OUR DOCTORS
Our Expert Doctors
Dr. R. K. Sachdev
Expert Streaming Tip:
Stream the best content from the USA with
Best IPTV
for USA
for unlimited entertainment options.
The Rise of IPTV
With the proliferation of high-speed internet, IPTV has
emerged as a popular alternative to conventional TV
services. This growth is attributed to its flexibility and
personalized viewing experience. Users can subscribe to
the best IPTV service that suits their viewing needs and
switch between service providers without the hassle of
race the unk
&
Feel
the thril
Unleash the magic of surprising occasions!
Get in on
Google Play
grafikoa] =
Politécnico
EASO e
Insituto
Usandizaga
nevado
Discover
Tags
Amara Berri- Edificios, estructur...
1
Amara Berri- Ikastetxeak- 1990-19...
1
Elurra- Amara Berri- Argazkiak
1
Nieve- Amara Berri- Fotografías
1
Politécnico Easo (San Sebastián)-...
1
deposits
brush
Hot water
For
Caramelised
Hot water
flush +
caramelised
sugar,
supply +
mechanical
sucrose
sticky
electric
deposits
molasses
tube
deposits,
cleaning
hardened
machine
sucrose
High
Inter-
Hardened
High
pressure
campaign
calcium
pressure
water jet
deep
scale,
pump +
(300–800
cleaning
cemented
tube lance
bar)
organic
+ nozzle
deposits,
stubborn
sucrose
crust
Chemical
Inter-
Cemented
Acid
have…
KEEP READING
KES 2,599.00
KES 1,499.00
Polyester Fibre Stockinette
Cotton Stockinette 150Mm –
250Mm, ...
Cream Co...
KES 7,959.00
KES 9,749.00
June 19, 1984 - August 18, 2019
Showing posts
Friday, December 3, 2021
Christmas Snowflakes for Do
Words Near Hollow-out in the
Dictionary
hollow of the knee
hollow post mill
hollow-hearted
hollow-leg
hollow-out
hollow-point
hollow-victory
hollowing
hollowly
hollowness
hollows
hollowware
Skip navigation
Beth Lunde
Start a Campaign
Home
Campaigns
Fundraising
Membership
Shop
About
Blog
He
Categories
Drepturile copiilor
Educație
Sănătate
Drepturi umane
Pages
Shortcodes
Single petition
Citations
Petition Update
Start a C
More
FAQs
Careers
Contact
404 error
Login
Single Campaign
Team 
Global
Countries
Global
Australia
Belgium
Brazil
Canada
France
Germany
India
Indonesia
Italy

::::

- WHAT THE TASK ASKS -
Once you have counted the lines of the records holding the string "Stockinette", state that number with no other words.

- SOLUTION TO THIS TASK -
2